== Segment start ==

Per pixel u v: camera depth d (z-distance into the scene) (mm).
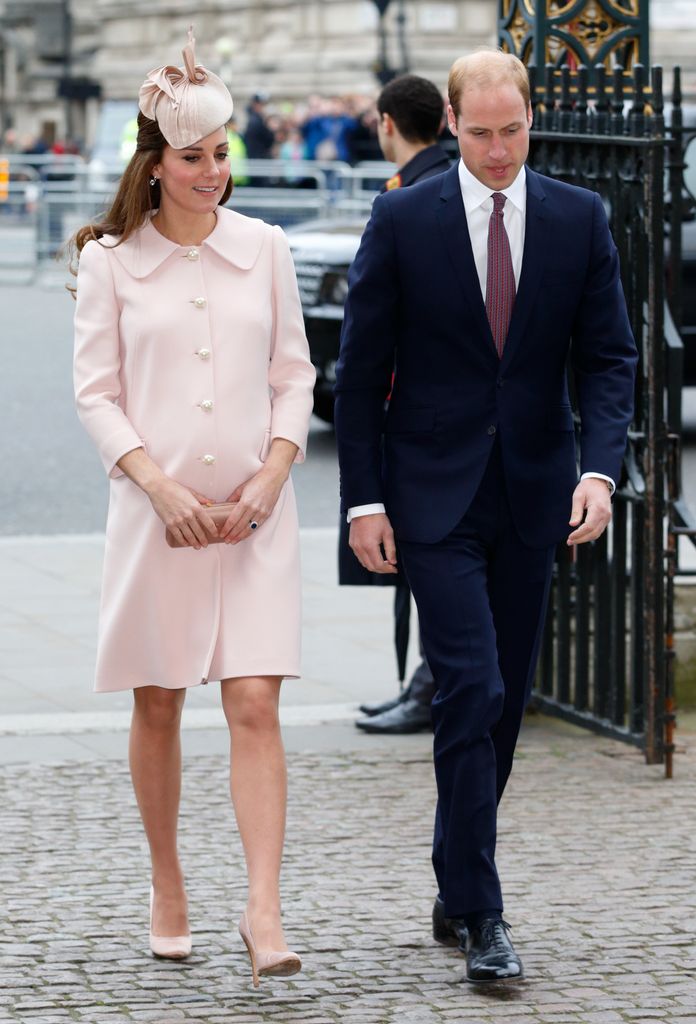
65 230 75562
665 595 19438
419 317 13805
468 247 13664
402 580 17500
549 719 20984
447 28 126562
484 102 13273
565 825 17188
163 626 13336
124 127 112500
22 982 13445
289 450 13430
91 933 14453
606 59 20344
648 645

== Segment end ==

Task directions :: Leave out the images and copy all remaining data word for word.

Final answer ::
Per pixel u v: camera depth d (z-distance into the scene) (mm).
65 230 75562
665 595 19438
419 317 13805
468 247 13664
402 580 17500
549 719 20984
447 28 126562
484 102 13273
565 825 17188
163 626 13336
124 127 112500
22 982 13445
289 450 13430
91 933 14453
606 59 20344
648 645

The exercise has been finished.